“It used to be real wild around here. Fishermen had bars to celebrate in and small grocery stores where you could buy supplies on credit. That’s all gone now. Now it’s all regulated and full of tourists. Fishermen don’t matter that much anymore.”
Fishing is on my mind.
Well, it’s partly professional; I’m writing a mystery novel that revolves around the Blessing of the Fleet in Provincetown. And I just went to see Boundless at Cape Rep (and, honestly, you should, too!), which gave me a lot to think about. Each of the characters in the play is based on a real-life person, ranging from scientists to fishermen and their families, and it brings home some of the issues that those of us who go down MacMillan just for fun don’t often think about.
A week or so ago I drove out to Herring Cove to sit and look at the water on a perfect sun-and-blue-sky afternoon. The view was somewhat marred on that day by the presence of the Kimberly Ann, a fishing boat out of New Bedford, dredging for sea scallops close enough to the beach for its name to be easily read without binoculars. Illegal, of course, but impossible to enforce.

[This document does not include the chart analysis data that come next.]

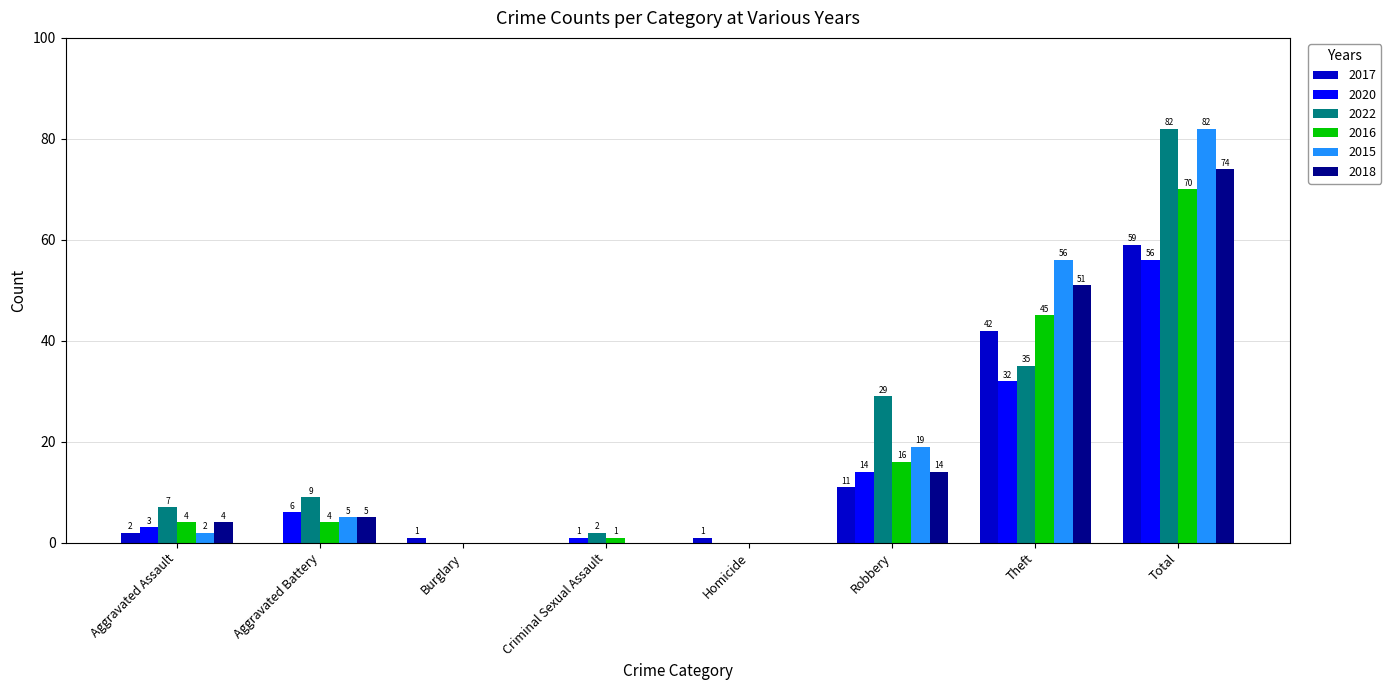

At which category is the sum across all series the highest?

Total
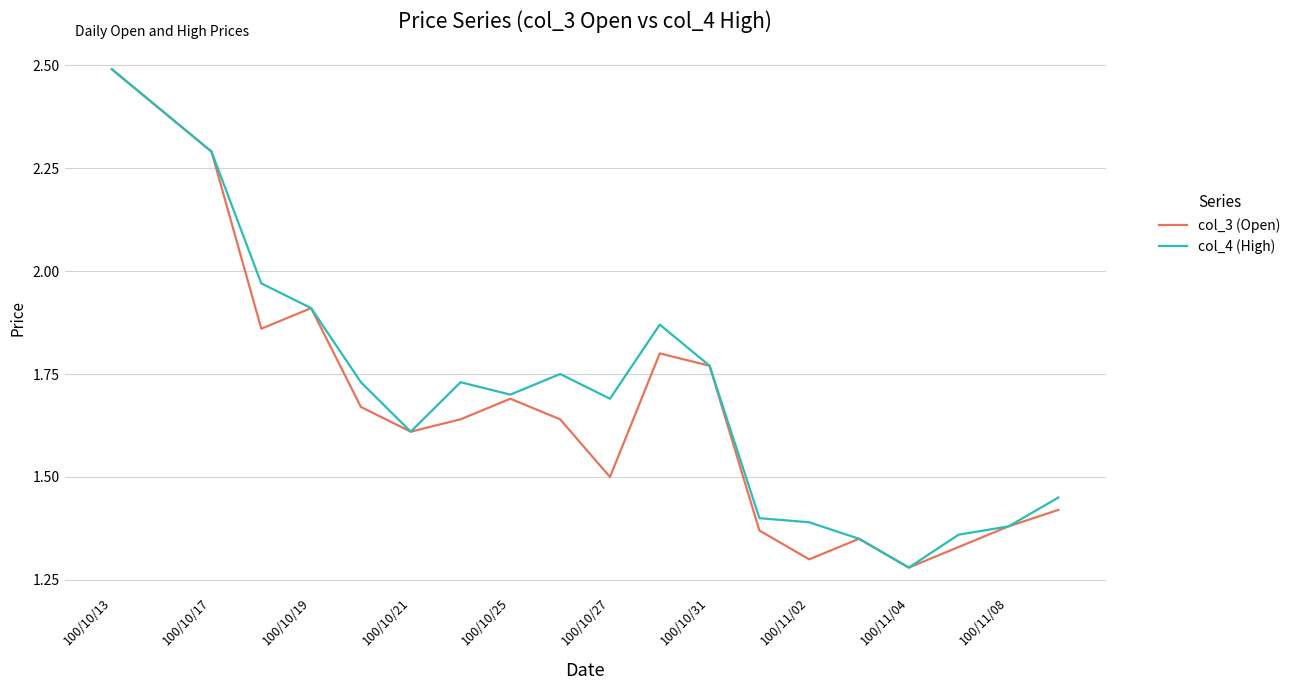

What is the greatest value displayed?

2.5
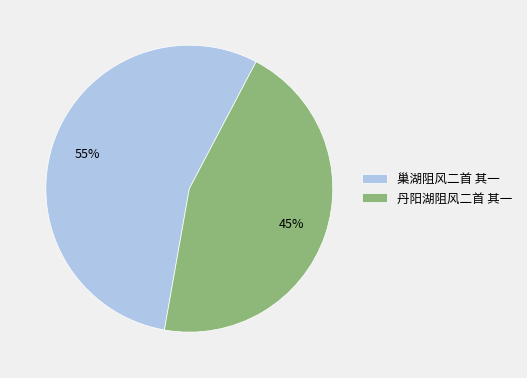

Do 丹阳湖阻风二首 其一 and 巢湖阻风二首 其一 together represent more than half of the pie?

Yes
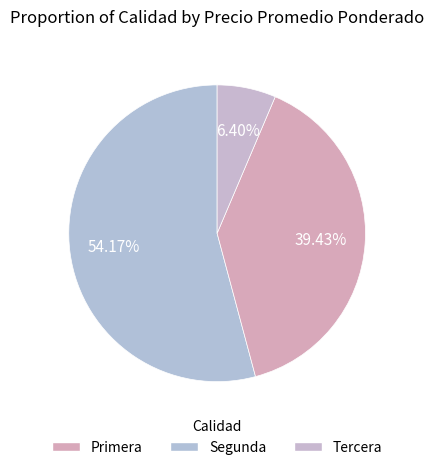

How many slices are in this pie chart?

3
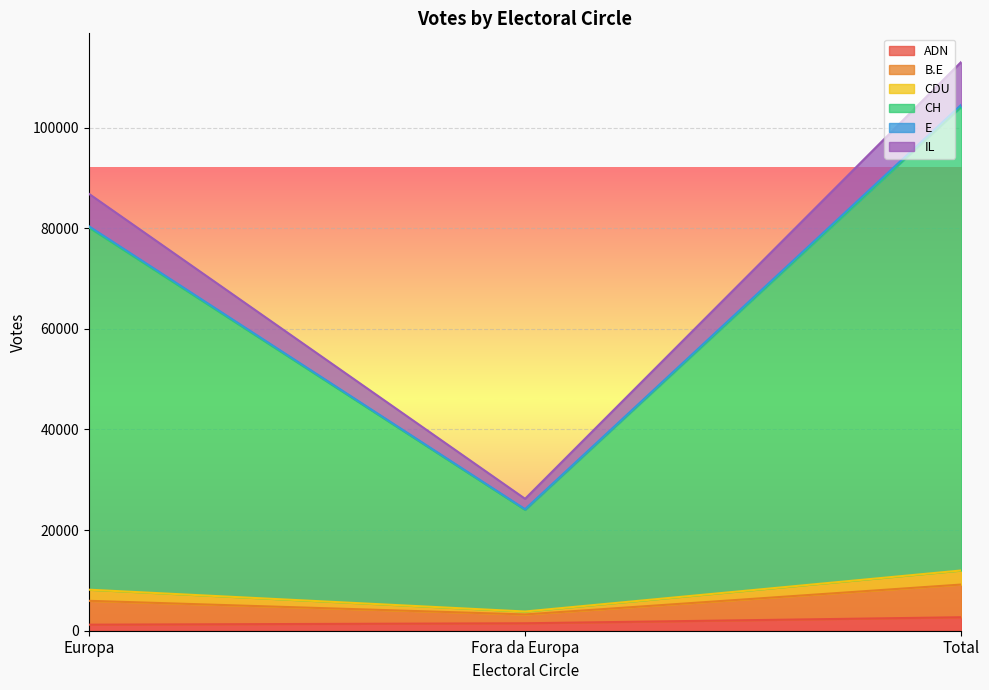

Which has a higher value, Fora da Europa or Europa?

Fora da Europa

It felt like what it was, though: a violation. Of “our” space.
And it isn’t just fish we’re losing to New Bedford: a report out of MIT’s Sea Grant program chronicles how many of the more successful Provincetown fishermen relocated to New Bedford.
Another disadvantage of P-Town is its geographic location. Although it has the second deepest natural harbor in the world, its location at the northernmost tip of Cape Cod has made it distant from major fish markets and thus less competitive with ports having better access to ground transportation such as New Bedford and Gloucester. In the summer time, the one road going into and out of Cape Cod is regularly clogged with tourist vehicles on their way to visiting the beaches or traveling to the art and tourists shops that have come to dominate the area’s economic landscape. In the wintertime, bad storms can close down the one road making regular access difficult.
Many of us who chose to live here—who weren’t born into a fishing family—came specifically because of the remoteness of the place, according to this study one of the myriad reasons the industry is limping along (I refuse to say “failing”) in Provincetown. There’s a certain irony in that, on a par with the irony of those who came for the quaintness and immediately destroyed it by building big condos to replace the small rooms that were part of the picturesque houses.
Provincetown epitomizes what can go wrong in a port highly reliant on one fishery, albeit a multispecies fishery. There has been a steady decline and no diversification in the local commercial fishery since the 1996 groundfish study, and the lost human capital is not being replaced as fishermen retrain out of the industry or move to different ports such as New Bedford, Gloucester and Chatham. Overall importance of the fishery to the community today is noted as “slightly important.” Nevertheless, there are innovative individuals who remain strongly committed to the industry and who seek ways to make their efforts profitable and sustainable.
Sometimes I sit out looking at Herring Cove—or even just across the harbor to Long Point—and it literally takes my breath away. The idea that this is where I live, that I belong here, is still new, even after a decade. It’s not my view, though, or even yours. It’s “ours”—that amalgamation of past, present, and future that makes up any town. Ours has to do with the heritage of a given industry that may now be in decline but still—or perhaps even more so—deserves our support. It costs more, these days, to buy local: but isn’t that the least that we can do? We are part of the reason that fishing families don’t live in the houses they grew up in. Buying fresh fish from local fishermen seems a small price to pay.
And go see Boundless before it closes. You’ll understand a great deal more.